→ SUPPLIED MATERIAL:

-------

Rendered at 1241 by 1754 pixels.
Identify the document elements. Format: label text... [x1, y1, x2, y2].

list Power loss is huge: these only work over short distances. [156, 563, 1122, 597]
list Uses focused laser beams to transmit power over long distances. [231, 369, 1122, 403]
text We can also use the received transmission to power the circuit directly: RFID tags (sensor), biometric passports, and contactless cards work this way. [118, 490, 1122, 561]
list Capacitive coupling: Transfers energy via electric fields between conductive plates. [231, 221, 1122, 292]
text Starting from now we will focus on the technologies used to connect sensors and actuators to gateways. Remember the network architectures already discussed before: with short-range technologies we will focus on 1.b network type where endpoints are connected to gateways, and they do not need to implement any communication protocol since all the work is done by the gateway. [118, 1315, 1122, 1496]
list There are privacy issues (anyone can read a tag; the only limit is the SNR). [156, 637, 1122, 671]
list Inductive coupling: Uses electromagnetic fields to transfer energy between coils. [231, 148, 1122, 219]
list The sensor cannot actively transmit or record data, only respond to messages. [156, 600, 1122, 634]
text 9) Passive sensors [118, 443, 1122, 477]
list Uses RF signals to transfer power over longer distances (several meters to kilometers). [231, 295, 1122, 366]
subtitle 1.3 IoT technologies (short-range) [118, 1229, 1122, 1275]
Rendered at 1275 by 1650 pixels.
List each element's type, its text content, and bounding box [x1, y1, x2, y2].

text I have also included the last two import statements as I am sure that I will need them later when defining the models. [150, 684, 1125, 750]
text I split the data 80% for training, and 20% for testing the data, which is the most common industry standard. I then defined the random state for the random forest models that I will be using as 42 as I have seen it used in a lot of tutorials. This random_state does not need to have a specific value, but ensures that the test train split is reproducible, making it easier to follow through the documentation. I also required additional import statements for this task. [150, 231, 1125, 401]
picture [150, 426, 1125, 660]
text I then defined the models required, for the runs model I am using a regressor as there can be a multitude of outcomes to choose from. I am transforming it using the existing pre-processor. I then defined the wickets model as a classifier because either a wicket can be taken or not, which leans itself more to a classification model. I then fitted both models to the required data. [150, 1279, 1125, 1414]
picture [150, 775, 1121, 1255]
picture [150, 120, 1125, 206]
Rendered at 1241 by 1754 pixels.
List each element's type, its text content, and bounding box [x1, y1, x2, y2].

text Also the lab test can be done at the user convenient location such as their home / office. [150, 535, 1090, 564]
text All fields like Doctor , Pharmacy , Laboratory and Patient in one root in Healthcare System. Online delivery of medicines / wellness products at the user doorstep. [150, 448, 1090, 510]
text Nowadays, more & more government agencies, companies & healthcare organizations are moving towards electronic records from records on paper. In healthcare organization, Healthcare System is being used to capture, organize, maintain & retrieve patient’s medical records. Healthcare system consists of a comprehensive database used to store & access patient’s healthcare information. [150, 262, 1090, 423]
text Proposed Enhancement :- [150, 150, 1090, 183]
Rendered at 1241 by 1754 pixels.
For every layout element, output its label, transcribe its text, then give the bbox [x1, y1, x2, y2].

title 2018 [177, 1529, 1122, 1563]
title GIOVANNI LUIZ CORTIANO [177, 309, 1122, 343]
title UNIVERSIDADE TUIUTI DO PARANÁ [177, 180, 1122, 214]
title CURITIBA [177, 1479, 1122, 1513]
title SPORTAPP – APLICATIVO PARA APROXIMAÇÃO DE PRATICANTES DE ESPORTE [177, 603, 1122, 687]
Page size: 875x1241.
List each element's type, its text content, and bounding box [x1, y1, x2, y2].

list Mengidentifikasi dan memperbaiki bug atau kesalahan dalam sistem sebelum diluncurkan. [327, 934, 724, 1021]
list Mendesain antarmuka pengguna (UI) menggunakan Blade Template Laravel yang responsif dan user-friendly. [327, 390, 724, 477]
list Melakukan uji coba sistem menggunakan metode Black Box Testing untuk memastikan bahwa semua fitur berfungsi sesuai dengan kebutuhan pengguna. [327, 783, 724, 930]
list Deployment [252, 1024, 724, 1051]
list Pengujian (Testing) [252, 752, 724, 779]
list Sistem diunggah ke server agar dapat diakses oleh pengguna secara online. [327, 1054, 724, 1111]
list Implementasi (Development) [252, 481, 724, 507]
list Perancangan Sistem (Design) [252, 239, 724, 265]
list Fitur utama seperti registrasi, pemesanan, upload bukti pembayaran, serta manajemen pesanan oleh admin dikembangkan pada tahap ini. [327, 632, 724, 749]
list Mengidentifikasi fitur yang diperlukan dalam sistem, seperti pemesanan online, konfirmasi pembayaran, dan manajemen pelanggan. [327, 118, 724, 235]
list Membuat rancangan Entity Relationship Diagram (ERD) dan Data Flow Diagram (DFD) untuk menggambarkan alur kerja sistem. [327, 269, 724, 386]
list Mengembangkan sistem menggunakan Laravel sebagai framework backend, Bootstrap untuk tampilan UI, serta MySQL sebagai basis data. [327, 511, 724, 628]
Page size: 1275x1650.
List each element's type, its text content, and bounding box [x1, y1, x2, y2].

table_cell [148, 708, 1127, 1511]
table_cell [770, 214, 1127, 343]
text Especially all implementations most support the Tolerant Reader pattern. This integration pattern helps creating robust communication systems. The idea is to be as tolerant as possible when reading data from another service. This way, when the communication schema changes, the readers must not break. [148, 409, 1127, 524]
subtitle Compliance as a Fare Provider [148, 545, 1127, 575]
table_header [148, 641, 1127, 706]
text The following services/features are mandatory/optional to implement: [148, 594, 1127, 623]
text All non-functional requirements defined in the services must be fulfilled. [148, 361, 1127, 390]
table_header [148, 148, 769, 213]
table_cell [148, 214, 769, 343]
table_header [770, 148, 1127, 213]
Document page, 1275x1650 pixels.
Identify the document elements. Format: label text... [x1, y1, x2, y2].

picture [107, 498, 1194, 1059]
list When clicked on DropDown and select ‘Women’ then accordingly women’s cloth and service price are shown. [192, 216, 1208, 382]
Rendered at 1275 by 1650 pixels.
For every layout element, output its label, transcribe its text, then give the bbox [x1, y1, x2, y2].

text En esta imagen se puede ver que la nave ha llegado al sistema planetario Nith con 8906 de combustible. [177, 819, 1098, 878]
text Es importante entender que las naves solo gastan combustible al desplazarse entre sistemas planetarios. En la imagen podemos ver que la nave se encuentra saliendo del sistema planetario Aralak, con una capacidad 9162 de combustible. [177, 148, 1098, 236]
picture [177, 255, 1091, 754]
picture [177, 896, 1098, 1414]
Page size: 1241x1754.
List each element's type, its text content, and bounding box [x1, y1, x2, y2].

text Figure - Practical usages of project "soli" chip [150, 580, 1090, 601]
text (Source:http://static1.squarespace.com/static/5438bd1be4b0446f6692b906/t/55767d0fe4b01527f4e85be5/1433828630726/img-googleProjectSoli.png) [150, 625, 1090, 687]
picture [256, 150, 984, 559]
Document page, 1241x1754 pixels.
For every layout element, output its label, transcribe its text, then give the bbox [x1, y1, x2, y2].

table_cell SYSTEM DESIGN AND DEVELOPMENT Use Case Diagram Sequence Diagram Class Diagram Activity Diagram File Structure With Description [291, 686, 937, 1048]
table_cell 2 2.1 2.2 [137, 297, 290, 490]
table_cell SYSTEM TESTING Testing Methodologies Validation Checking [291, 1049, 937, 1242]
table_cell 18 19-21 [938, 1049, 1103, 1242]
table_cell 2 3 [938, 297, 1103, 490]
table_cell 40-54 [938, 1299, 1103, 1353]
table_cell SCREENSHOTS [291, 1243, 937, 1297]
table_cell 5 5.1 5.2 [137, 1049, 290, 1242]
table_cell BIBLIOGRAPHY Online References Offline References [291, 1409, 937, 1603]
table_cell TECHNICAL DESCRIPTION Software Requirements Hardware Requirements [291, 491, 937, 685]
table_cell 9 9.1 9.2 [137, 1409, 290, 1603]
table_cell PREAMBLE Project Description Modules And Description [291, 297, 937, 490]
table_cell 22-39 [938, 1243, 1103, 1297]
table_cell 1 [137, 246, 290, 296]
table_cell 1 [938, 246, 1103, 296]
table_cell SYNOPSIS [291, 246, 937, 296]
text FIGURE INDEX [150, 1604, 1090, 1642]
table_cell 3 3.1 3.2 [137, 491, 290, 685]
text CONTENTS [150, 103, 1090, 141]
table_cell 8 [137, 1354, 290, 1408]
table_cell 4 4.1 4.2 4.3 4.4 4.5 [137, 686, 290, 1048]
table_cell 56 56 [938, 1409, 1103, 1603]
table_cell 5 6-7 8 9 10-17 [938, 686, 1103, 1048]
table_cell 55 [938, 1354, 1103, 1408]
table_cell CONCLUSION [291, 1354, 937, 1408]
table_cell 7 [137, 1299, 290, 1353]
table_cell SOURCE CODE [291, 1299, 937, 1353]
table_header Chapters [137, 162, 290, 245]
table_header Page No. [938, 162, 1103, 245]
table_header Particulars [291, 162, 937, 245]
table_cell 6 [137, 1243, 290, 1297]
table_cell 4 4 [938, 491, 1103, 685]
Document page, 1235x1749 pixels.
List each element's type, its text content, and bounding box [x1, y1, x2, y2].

-------

Could you restate word for word the lines above from the one containing "Document page, 1275x1650 pixels." through the one containing "Document page, 1241x1754 pixels.", both included, and nothing else?

→ TASK RESULT:
Document page, 1275x1650 pixels.
Identify the document elements. Format: label text... [x1, y1, x2, y2].

picture [107, 498, 1194, 1059]
list When clicked on DropDown and select ‘Women’ then accordingly women’s cloth and service price are shown. [192, 216, 1208, 382]
Rendered at 1275 by 1650 pixels.
For every layout element, output its label, transcribe its text, then give the bbox [x1, y1, x2, y2].

text En esta imagen se puede ver que la nave ha llegado al sistema planetario Nith con 8906 de combustible. [177, 819, 1098, 878]
text Es importante entender que las naves solo gastan combustible al desplazarse entre sistemas planetarios. En la imagen podemos ver que la nave se encuentra saliendo del sistema planetario Aralak, con una capacidad 9162 de combustible. [177, 148, 1098, 236]
picture [177, 255, 1091, 754]
picture [177, 896, 1098, 1414]
Page size: 1241x1754.
List each element's type, its text content, and bounding box [x1, y1, x2, y2].

text Figure - Practical usages of project "soli" chip [150, 580, 1090, 601]
text (Source:http://static1.squarespace.com/static/5438bd1be4b0446f6692b906/t/55767d0fe4b01527f4e85be5/1433828630726/img-googleProjectSoli.png) [150, 625, 1090, 687]
picture [256, 150, 984, 559]
Document page, 1241x1754 pixels.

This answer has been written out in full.